President’s Revised Pitch, “If you like your plan, you can keep it if it hasn’t changed” rated “Pants-on-Fire” by Politifact

November 6th, 2013

This dishonesty is really, really troubling.

According to Obama, “What we said was you can keep (your plan) if it hasn’t changed since the law passed.”

But we found at least 37 times since Obama’s inauguration where he or a top administration official made a variation of the pledge that if you like your plan, you can keep it, and we never found an instance in which he offered the caveat that it only applies to plans that hadn’t changed after the law’s passage. And seven of those 37 cases came after the release of the HHS regulations that defined the “grandfathering” process, when the impact would be clear.

While Sebelius’ teleconference with reporters did provide that sort of caveat, in other instances, such as her blog post, she focused on the upside, not the downside.

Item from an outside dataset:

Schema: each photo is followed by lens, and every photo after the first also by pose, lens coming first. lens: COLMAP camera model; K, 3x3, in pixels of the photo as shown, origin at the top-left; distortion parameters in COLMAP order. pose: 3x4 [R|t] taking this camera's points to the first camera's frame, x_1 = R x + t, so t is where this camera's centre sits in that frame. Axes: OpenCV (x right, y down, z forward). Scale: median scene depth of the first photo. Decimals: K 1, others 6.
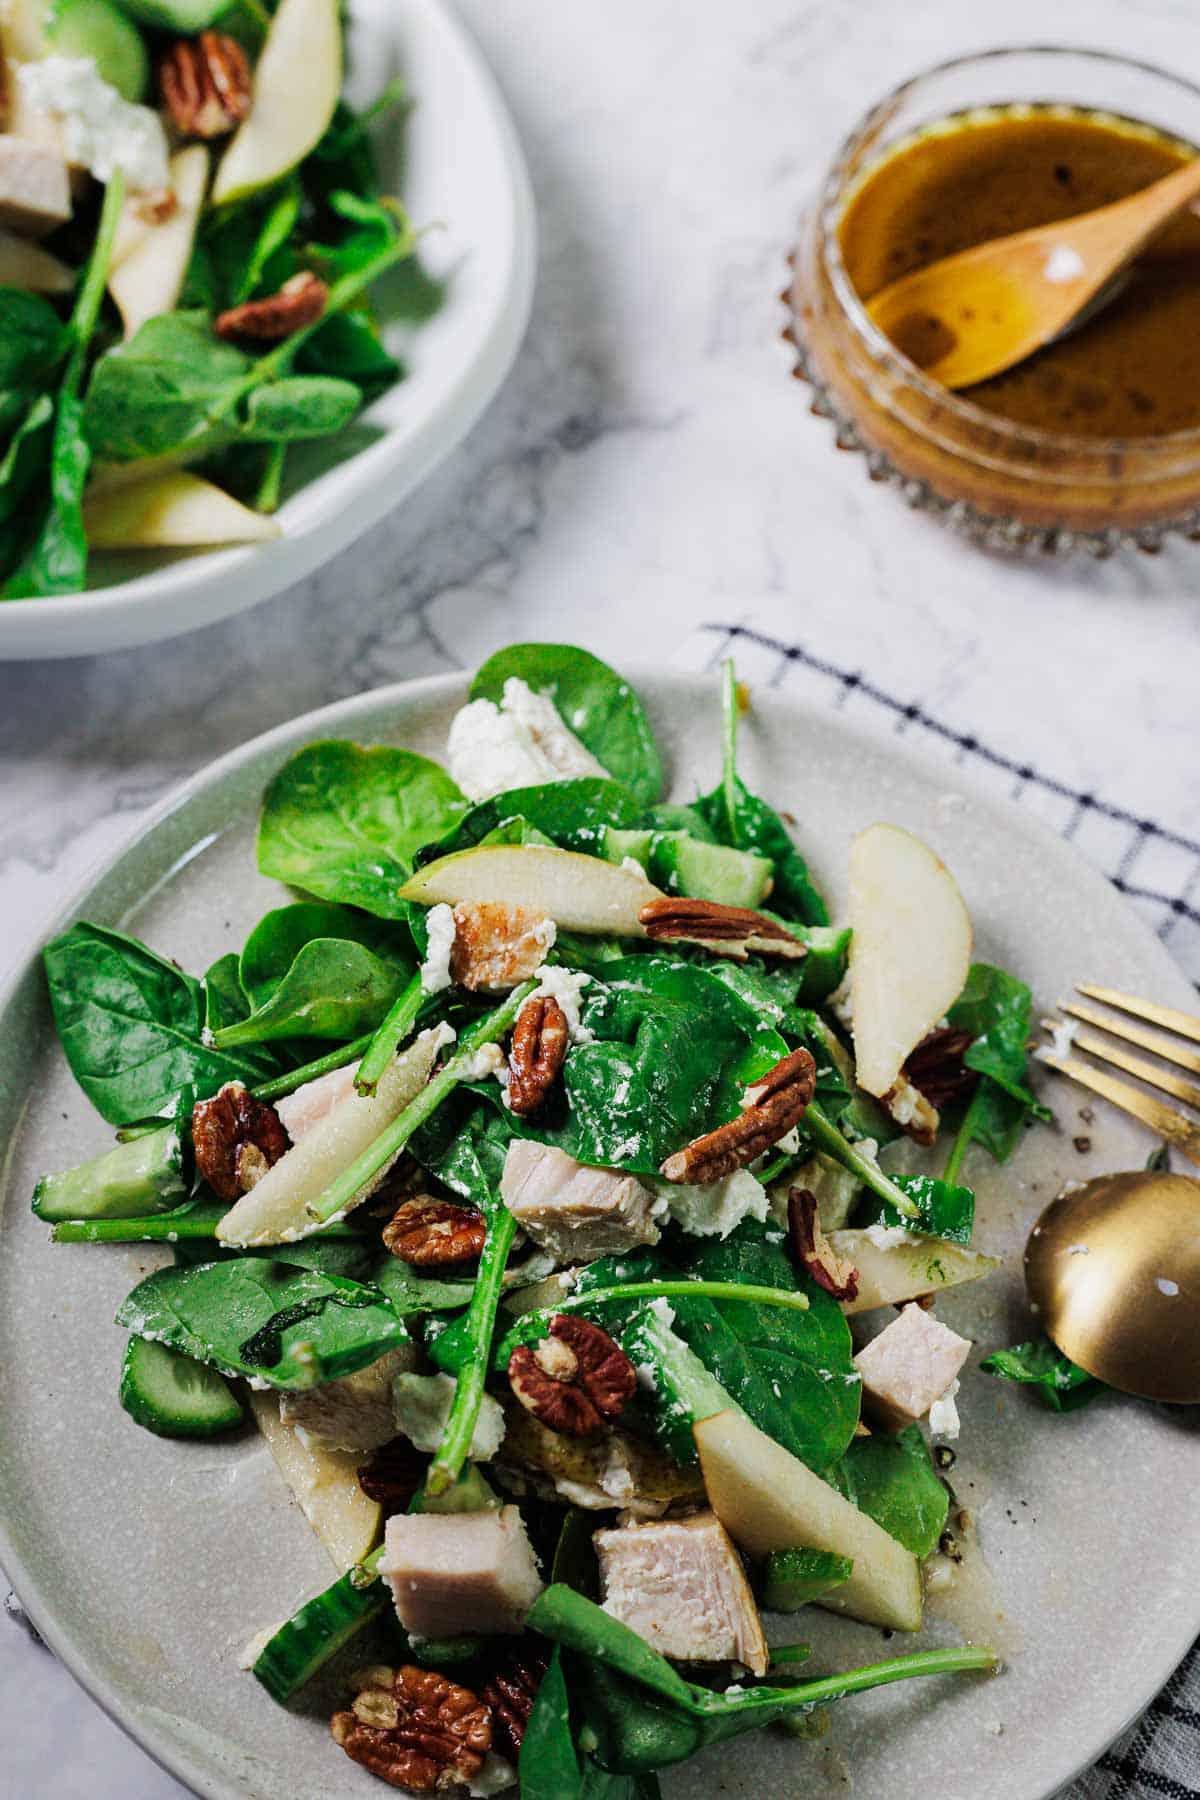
lens RADIAL K [[2476.7, 0, 600.0], [0, 2476.7, 900.0], [0, 0, 1]] dist [-0.000404, 0.013318]
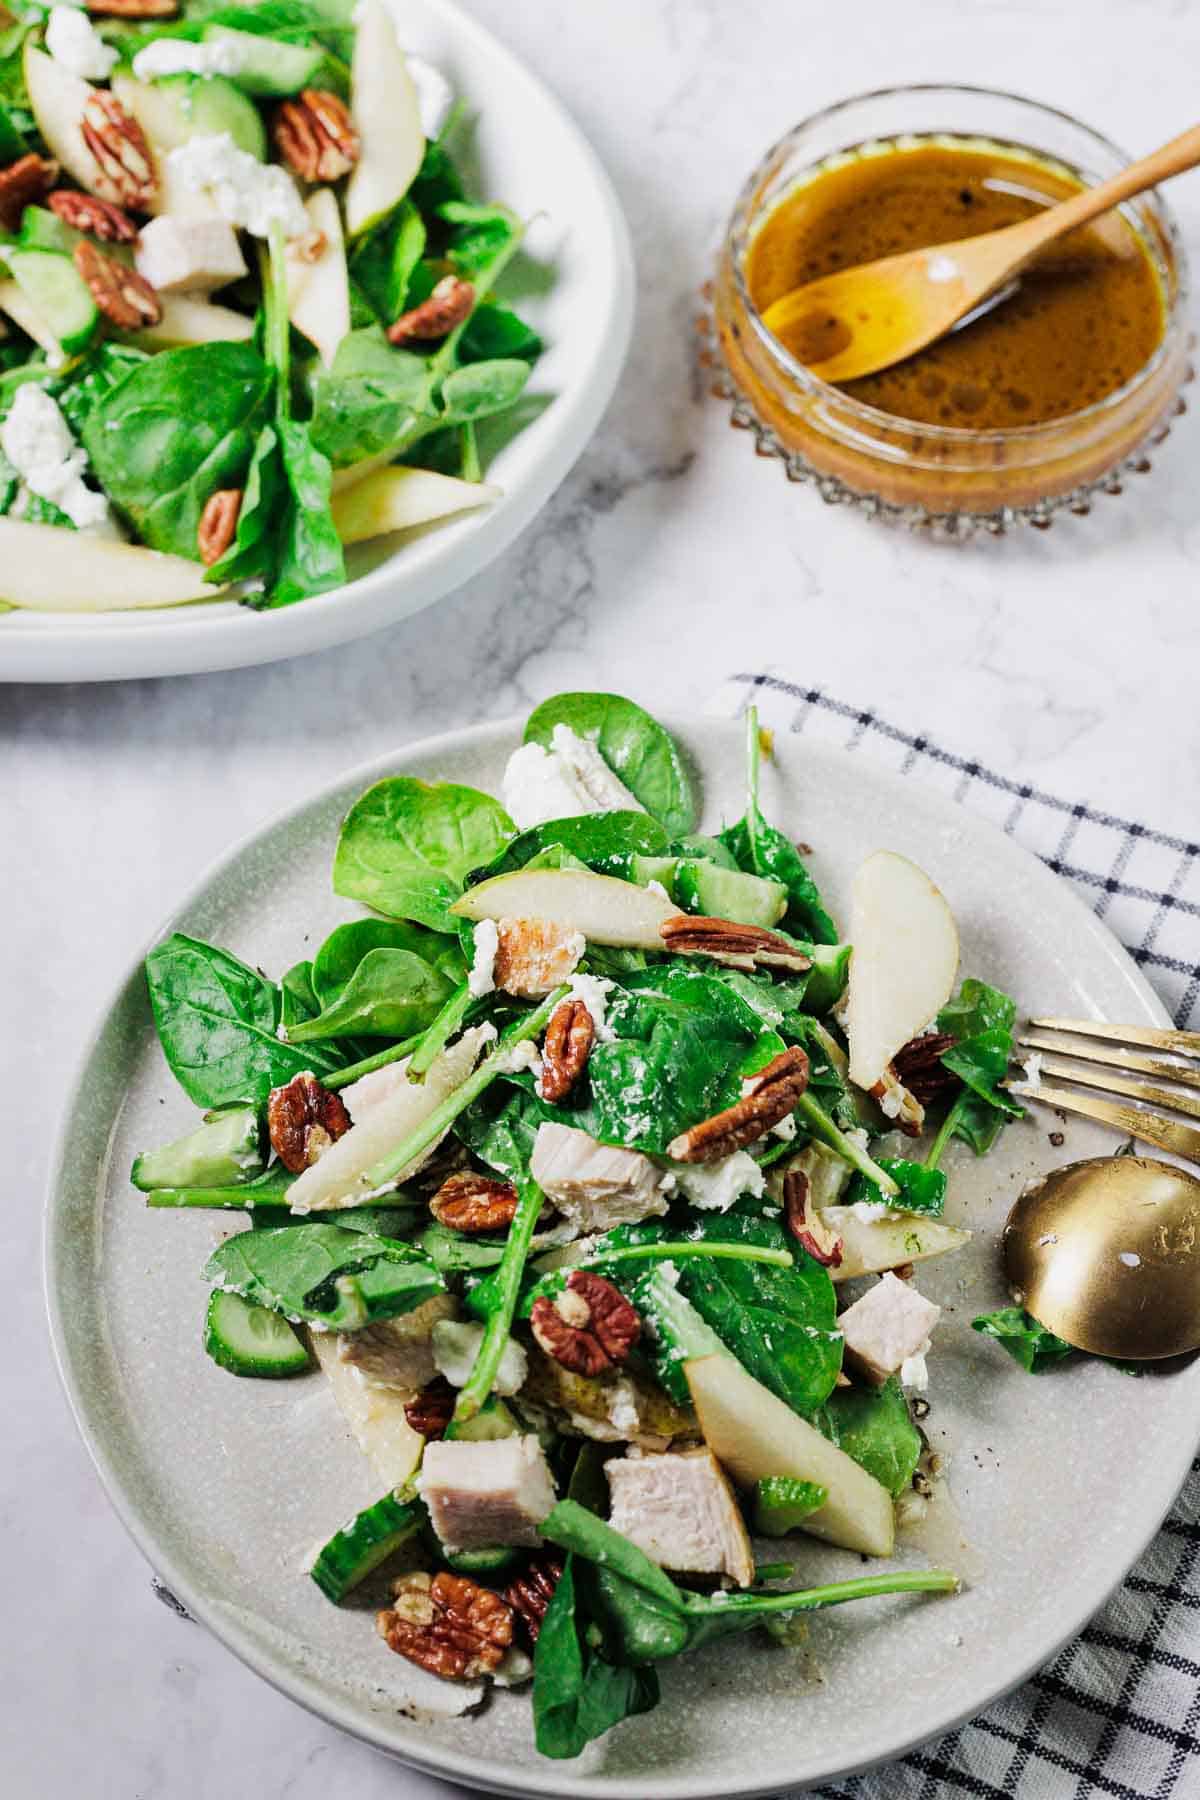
lens RADIAL K [[2476.7, 0, 600.0], [0, 2476.7, 900.0], [0, 0, 1]] dist [-0.000404, 0.013318]
pose [[0.998428, 0.007397, -0.055562, 0.054501], [-0.008385, 0.999811, -0.017555, 0.012901], [0.055422, 0.017994, 0.998301, -0.150224]]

Her one mention of the extent to which grandfathered plans might be doomed strikes us as the equivalent of the fine print on a television commercial running in heavy rotation. Obama is ignoring the overwhelming majority of times he addressed the issue, where most people would have heard it. We rate his claim Pants on Fire.

As I argue in this Op-Ed, this was only one of three broken promises the President made. You can keep your policy, your taxes won’t go up, and you premiums will go down.